Das nimmt Druck heraus – und schafft Sicherheit. So wird Engagement nicht zur Belastung, sondern zur bewussten Entscheidung: wie viel kann ich, wie viel will ich, wie viel traue ich mir aktuell zu?
Mehr Kontakt, mehr Vertrautheit, mehr Vertrauen
Rollen schaffen Kontaktgelegenheiten. Nach innen, weil man regelmäßig mit dem Team arbeitet.
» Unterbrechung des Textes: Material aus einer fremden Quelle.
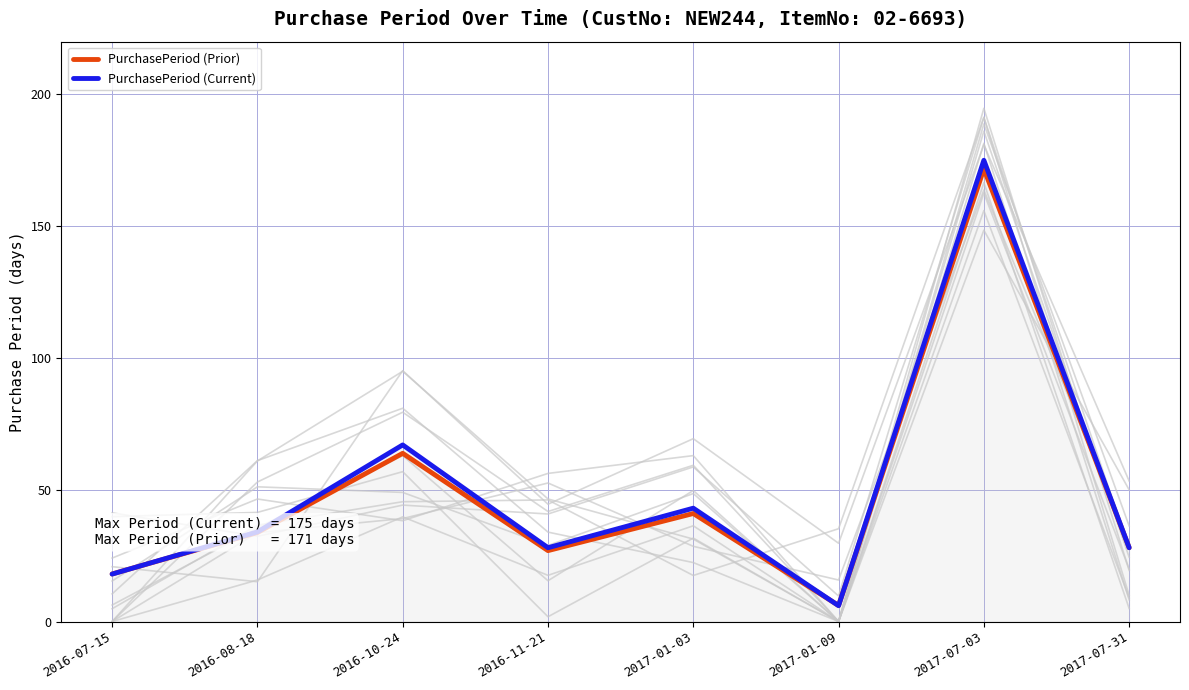

Where does the PurchasePeriod (Prior) series first go above 33?

2016-08-18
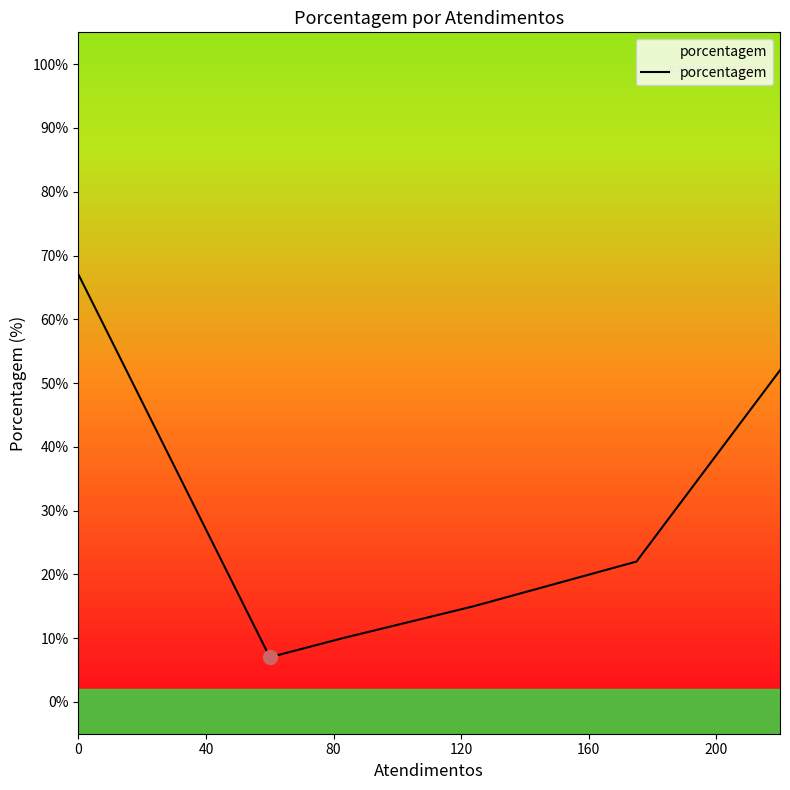

What is the average value?

29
Nach außen, weil man als Verantwortungsträger häufiger angesprochen wird – von Gästen, von anderen Chaptern, von Rollen-Kollegen in anderen Chaptern. Diese zusätzlichen Kontaktgelegenheiten erhöhen die Vertrautheit im Team und darüber hinaus. Man tauscht sich häufiger und intensiver aus, man redet mehr miteinander und es entsteht nach und nach eine gemeinsam geteilte Vertrauensbasis. Wenn ich sehe und erkenne, wie jemand arbeitet und agiert, empfehle ich ihn mit Überzeugung weiter. Wer relevant ist, wird aktiv wahrgenommen.
Engagement wirkt doppelt
BNI-Mitglieder profitieren nicht nur von ihrem eigenen Einsatz, sondern vom Gesamtengagement des Teams. Wenn viele Verantwortung übernehmen, steigt die Qualität der Zusammenarbeit. Der Nutzen für alle nimmt zu. Ein starkes, geteiltes Engagement stärkt den gesamten Chapteralltag auch lange noch, nachdem das eigentliche Meeting beendet wurde.
Relevanz im Netzwerk ist kein Status. Sie ist eine Entscheidung.
Eine Entscheidung, Verantwortung zu übernehmen, sichtbar und verlässlich zu sein – und damit den echten Wert der Mitgliedschaft zu entfalten.